What causes the initial motivation when starting a fitness program?
The motivation that comes with starting a new fitness program is often fueled by enthusiasm for positive change, an eagerness to improve your health and appearance, and the novelty of trying something new. Having a fresh goal gives you a surge of energy and excitement around exercise. This makes it easy to jump in headfirst.
Why does motivation tend to decline after the initial phase?
That initial rush of motivation is difficult to sustain long-term. Once the novelty wears off and exercising becomes routine, it can start to feel like a chore. Progress happens more slowly compared to the rapid improvements often seen in the beginning. Hitting plateaus can be discouraging. Boredom can also set in if you don’t actively work to keep your routine fresh and engaging.
How can someone boost their motivation when it starts to drop?

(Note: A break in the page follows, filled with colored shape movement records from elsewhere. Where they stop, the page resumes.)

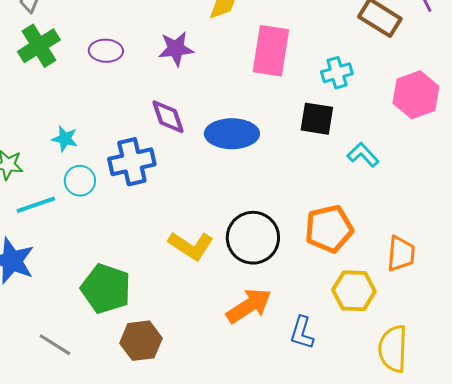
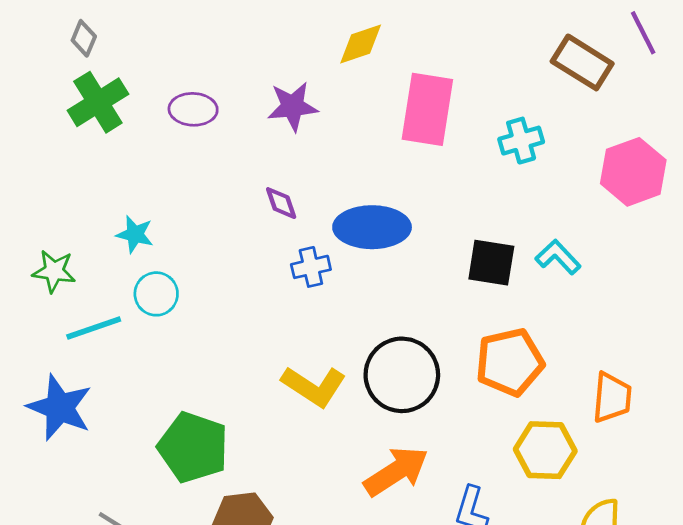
purple diamond: (168, 117) -> (281, 203), size x0.7
black square: (317, 119) -> (491, 263), moved
blue cross: (132, 162) -> (311, 267), moved, size x0.6

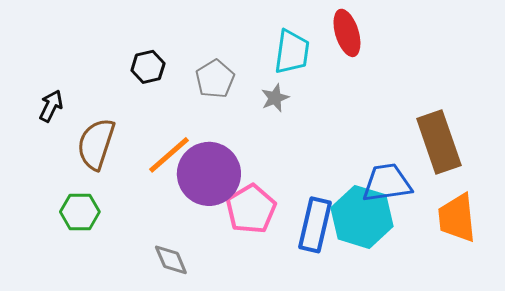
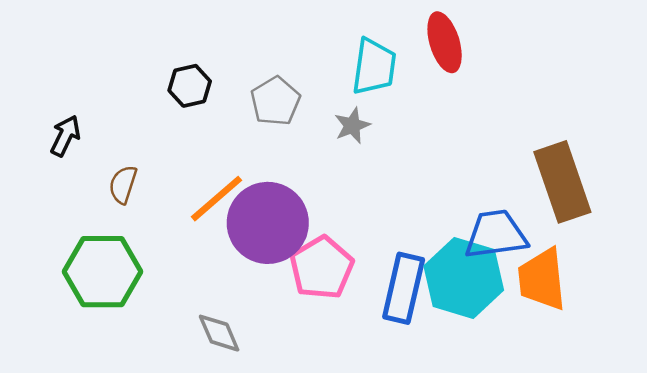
brown semicircle: (96, 144) -> (123, 184), size x0.6
green hexagon: (80, 212) -> (102, 272), size x1.5
orange trapezoid: (457, 218) -> (542, 279), moved

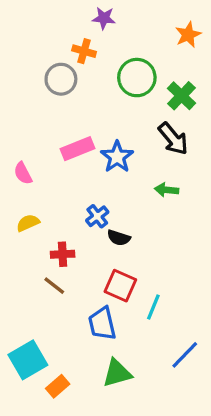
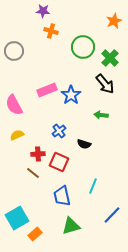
purple star: (104, 18) -> (43, 11), moved
gray circle: (61, 79) -> (14, 51), moved
pink semicircle: (23, 173) -> (14, 105), size x1.5
black semicircle: (119, 238) -> (84, 144), moved
red square: (120, 286) -> (59, 162), moved

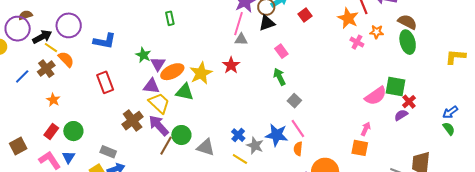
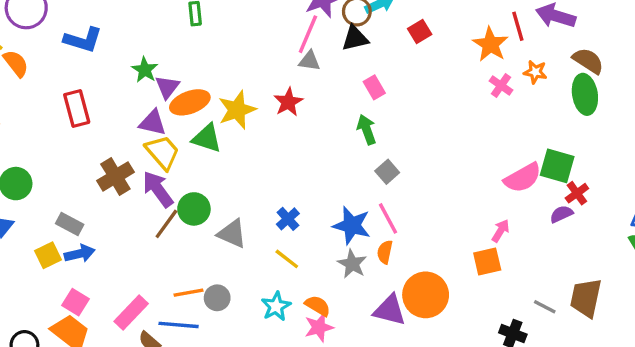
gray star: (255, 145) -> (352, 264), moved
orange square: (360, 148) -> (487, 261), turned -30

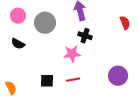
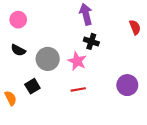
gray circle: (45, 23) -> (48, 59), moved
pink star: (72, 54) -> (77, 61), turned 30
black square: (47, 81) -> (32, 86), moved, turned -32

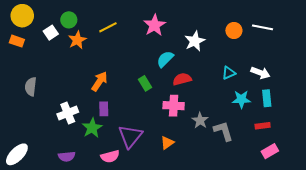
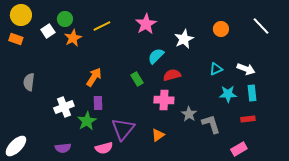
white line: (263, 27) -> (261, 26), moved, turned 36
pink rectangle: (270, 151) -> (239, 149), moved

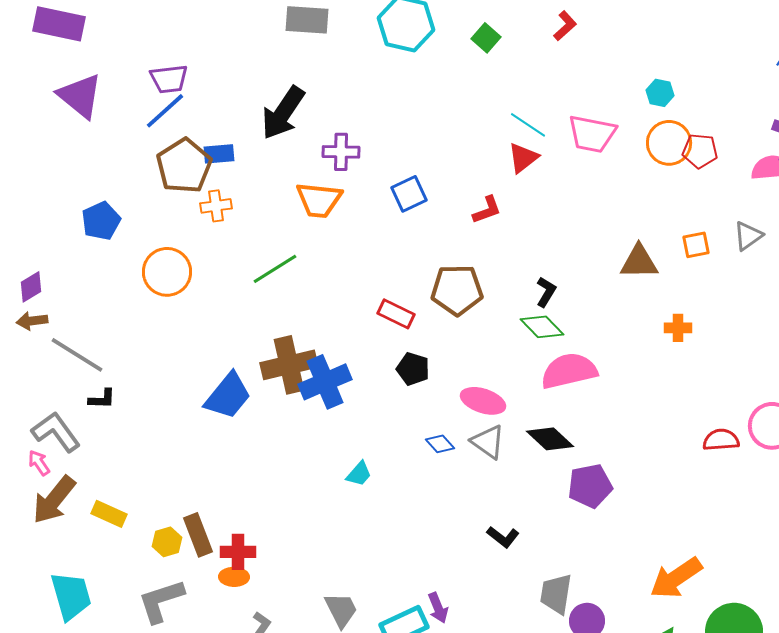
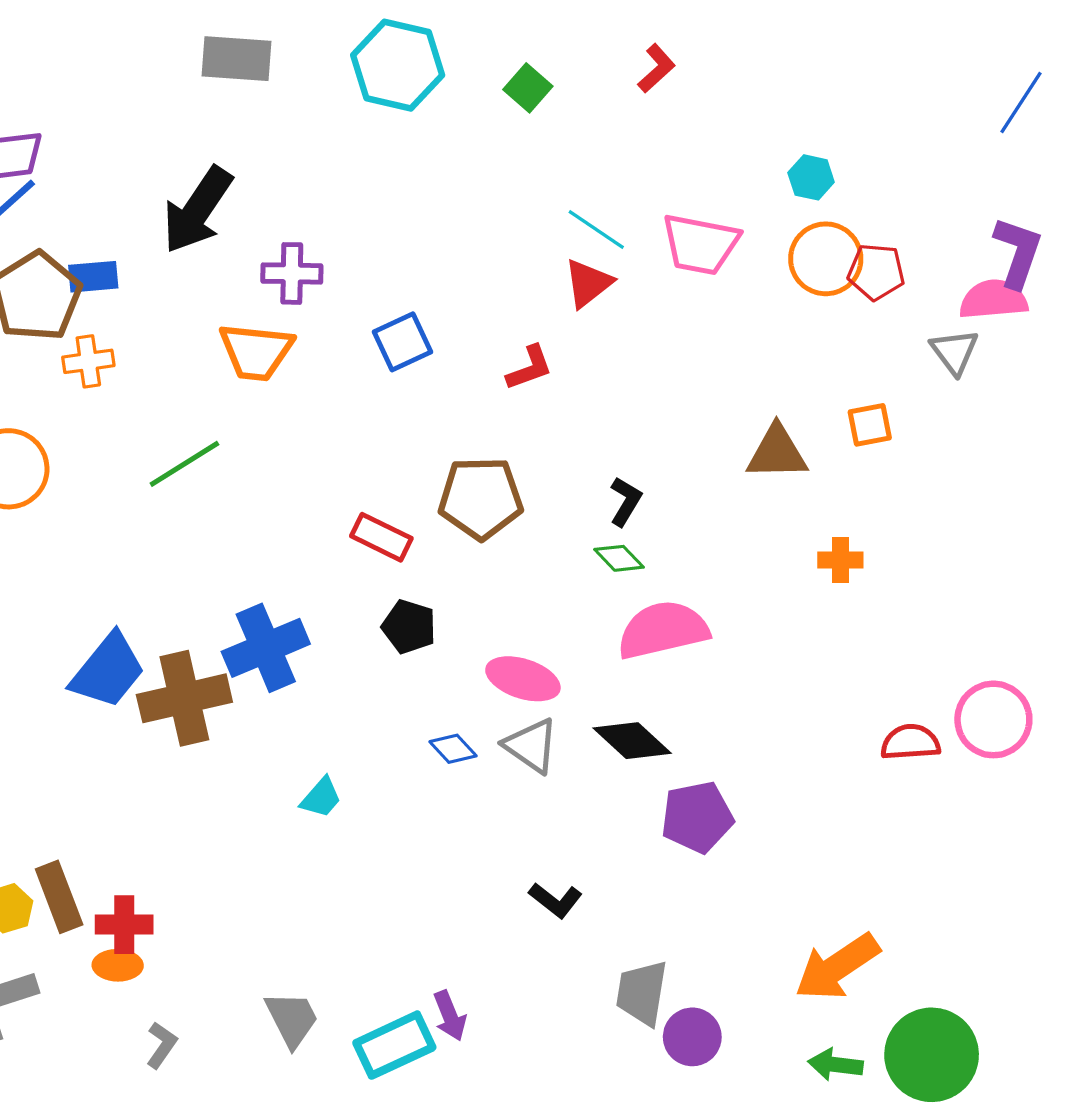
gray triangle: (748, 236) -> (954, 352), moved, turned -32
green diamond: (542, 327) -> (619, 558), size x0.7
brown cross: (289, 365) -> (184, 698), moved

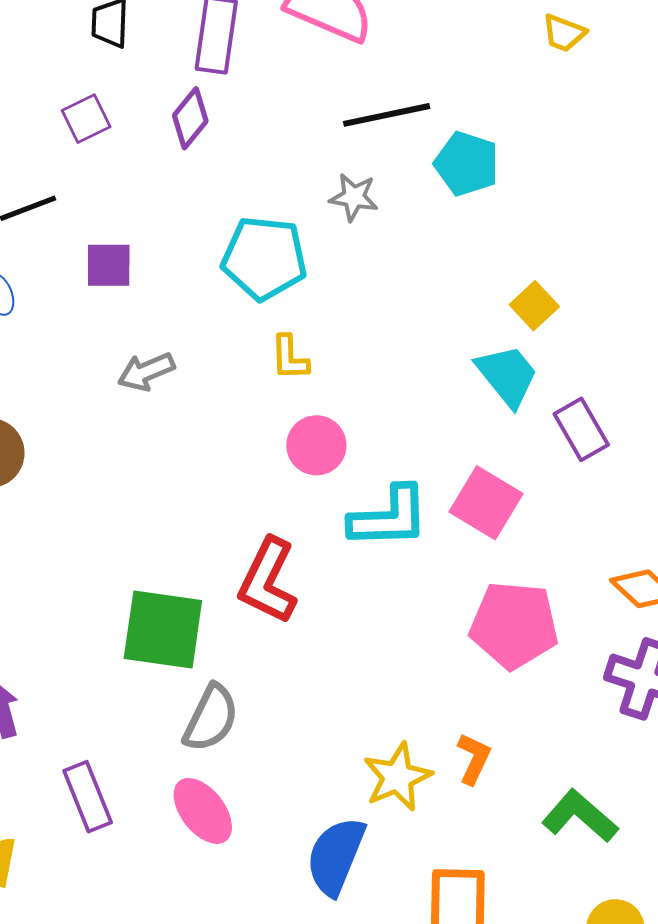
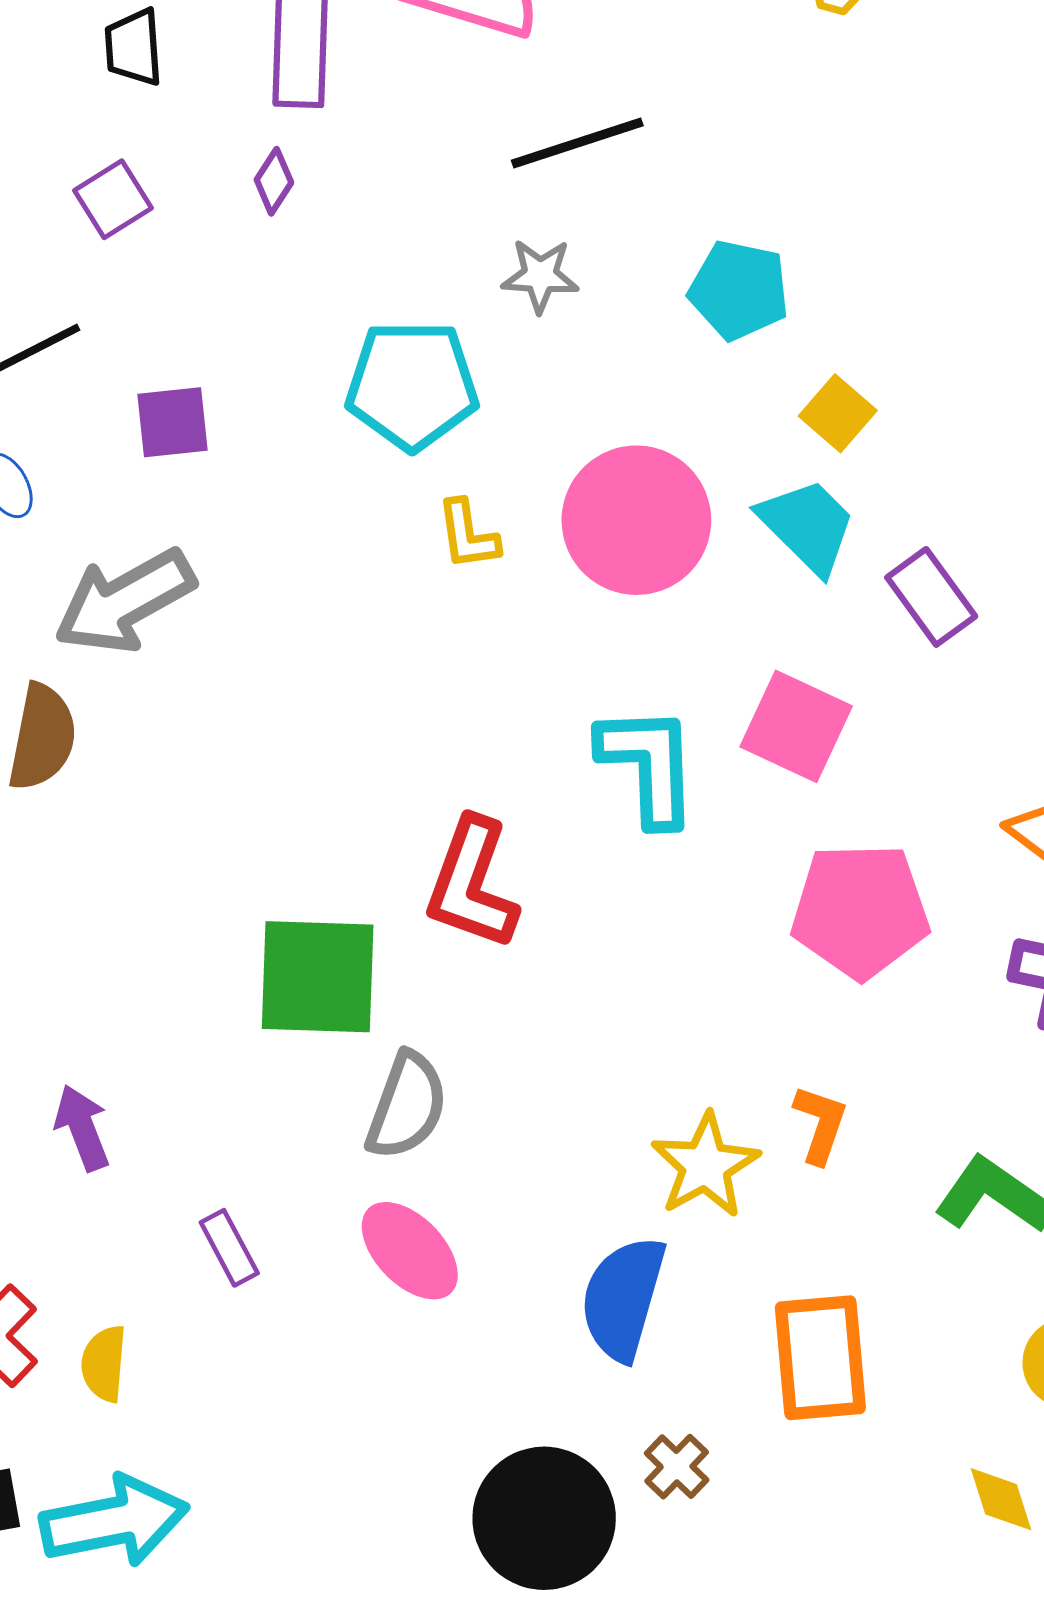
purple diamond: (190, 118) -> (274, 181), size x0.7
cyan pentagon: (467, 164) -> (739, 290), moved
gray arrow: (146, 372) -> (125, 601), moved, size x1.6
pink circle: (316, 445) -> (636, 520), moved, size x1.6
cyan L-shape: (389, 517) -> (649, 765), turned -84
purple rectangle: (88, 797) -> (229, 1248), size x0.7

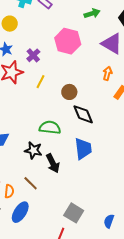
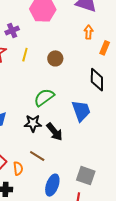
purple cross: (33, 55) -> (12, 31), turned 32
black diamond: (83, 114) -> (97, 80), moved, turned 35
green semicircle: (50, 128) -> (44, 97), turned -30
blue ellipse: (20, 212) -> (52, 185), moved

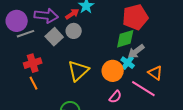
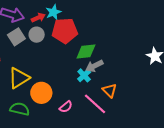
red pentagon: (135, 17) -> (65, 31), moved
yellow triangle: (78, 71) -> (19, 78), moved
orange circle: (113, 71) -> (41, 93), moved

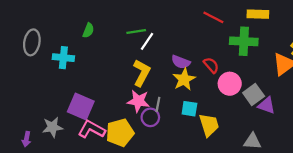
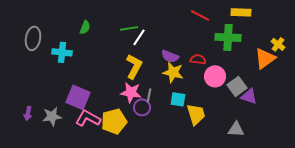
red semicircle: (211, 65) -> (198, 59), turned -42
yellow star: (184, 79) -> (173, 72), turned -30
purple arrow: (26, 139) -> (28, 113), moved

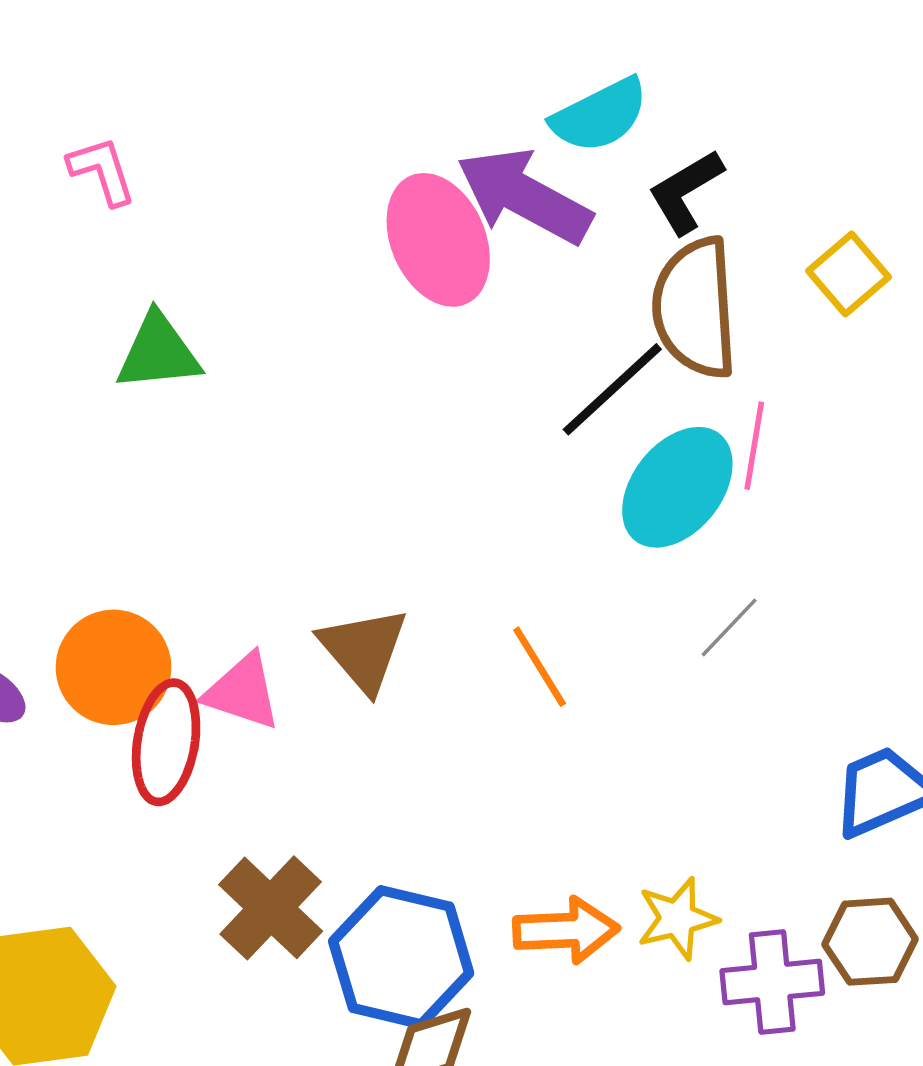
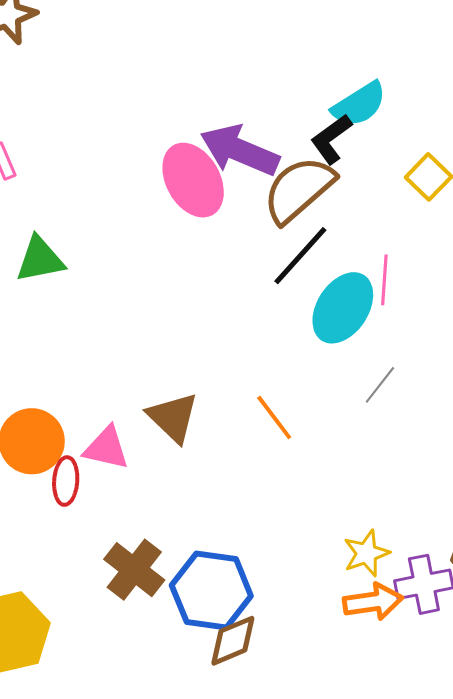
cyan semicircle: (600, 115) -> (359, 104), moved
brown semicircle: (695, 308) -> (299, 189), moved, turned 58
red ellipse: (166, 742) -> (66, 481), size x0.7
orange arrow: (566, 930) -> (373, 602), moved

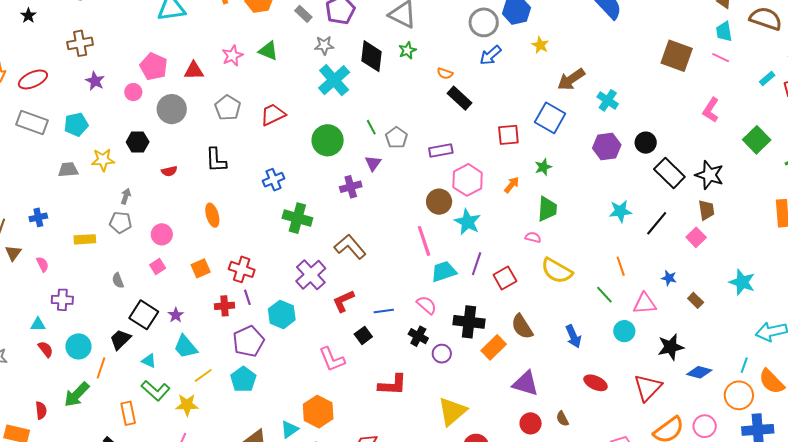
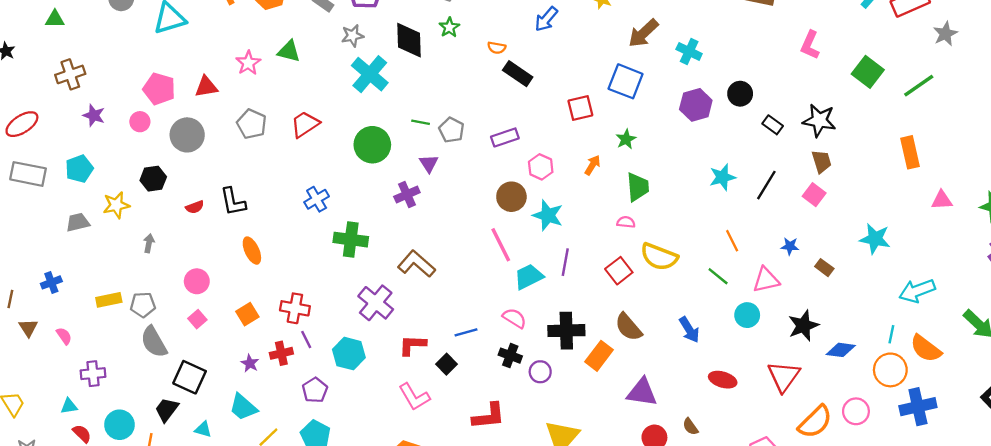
green line: (371, 127) -> (421, 122), turned -42
black L-shape: (216, 160) -> (233, 202), moved
black rectangle: (669, 173) -> (773, 125), size x0.6
pink hexagon: (468, 180) -> (541, 167), size x0.7
gray pentagon: (120, 222) -> (143, 305), moved
red square: (505, 278) -> (619, 271), moved
gray semicircle: (118, 280) -> (154, 342), size x1.8
red L-shape: (343, 301) -> (413, 345), moved, turned 35
purple star: (176, 315) -> (250, 363), moved
purple pentagon: (248, 341) -> (315, 390), size x0.7

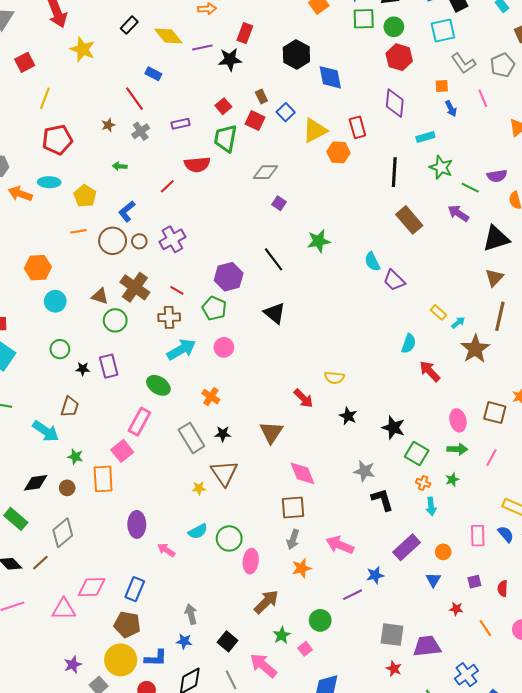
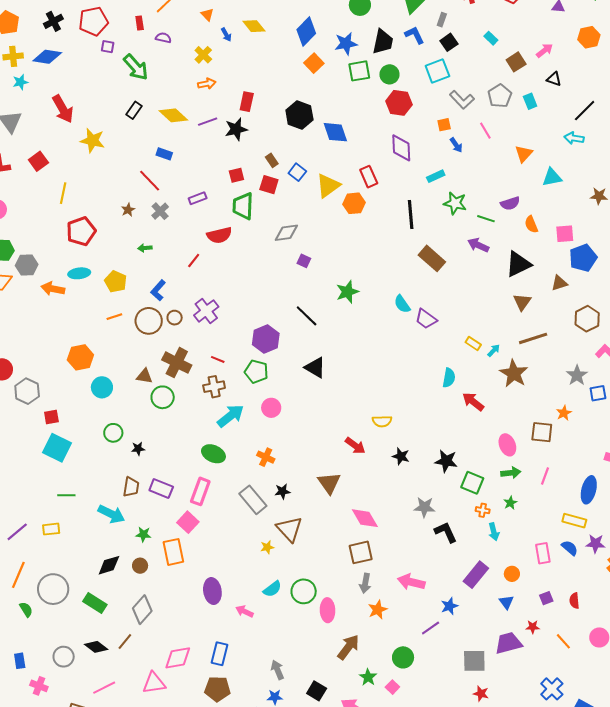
red square: (223, 106) -> (236, 175), turned 35
brown line: (500, 316) -> (533, 338), turned 68
purple rectangle: (109, 366) -> (161, 488), moved, turned -45
purple trapezoid: (427, 646) -> (508, 643), moved

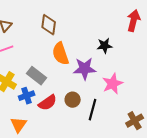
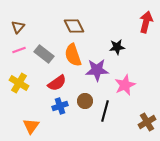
brown diamond: (49, 25) -> (74, 26), moved, turned -35
gray rectangle: (37, 76) -> (44, 54), moved
blue cross: (27, 96) -> (60, 106), moved
red semicircle: (48, 103) -> (57, 83), moved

Switching up your workouts, tracking your progress, exercising with others, reminding yourself of your goals, finding forms of exercise you truly enjoy, and focusing on achievements can all help boost lagging motivation. Having an accountability partner also raises the stakes. It’s important to be patient and kind to yourself as well – ups and downs in motivation are inevitable.
What is the difference between motivation and discipline?
Motivation is being energized and excited to work out. It’s the initial “want to” that makes exercise appealing. Discipline involves doing it even on days you don’t feel motivated. Discipline keeps you going through motivational ups and downs until exercise becomes an ingrained habit.
Why can a lack of structure make it harder to maintain a program?
Starting an exercise program means implementing a new structure. But busy lives can make it hard to maintain that disciplined schedule. When other priorities compete for your time, it’s easy to let workouts slide without rigid structure. Lack of planning and routine can lead to skipped sessions, and eventually giving up.
How can someone improve their discipline related to fitness goals?
Focus on habit formation, schedule workouts well in advance, exercise at the same time each day, join classes to increase accountability, have a backup plan for busy days, find an accountability partner, record your progress, and remind yourself regularly why you started a fitness program in the first place. Discipline gets stronger the longer you stick with it.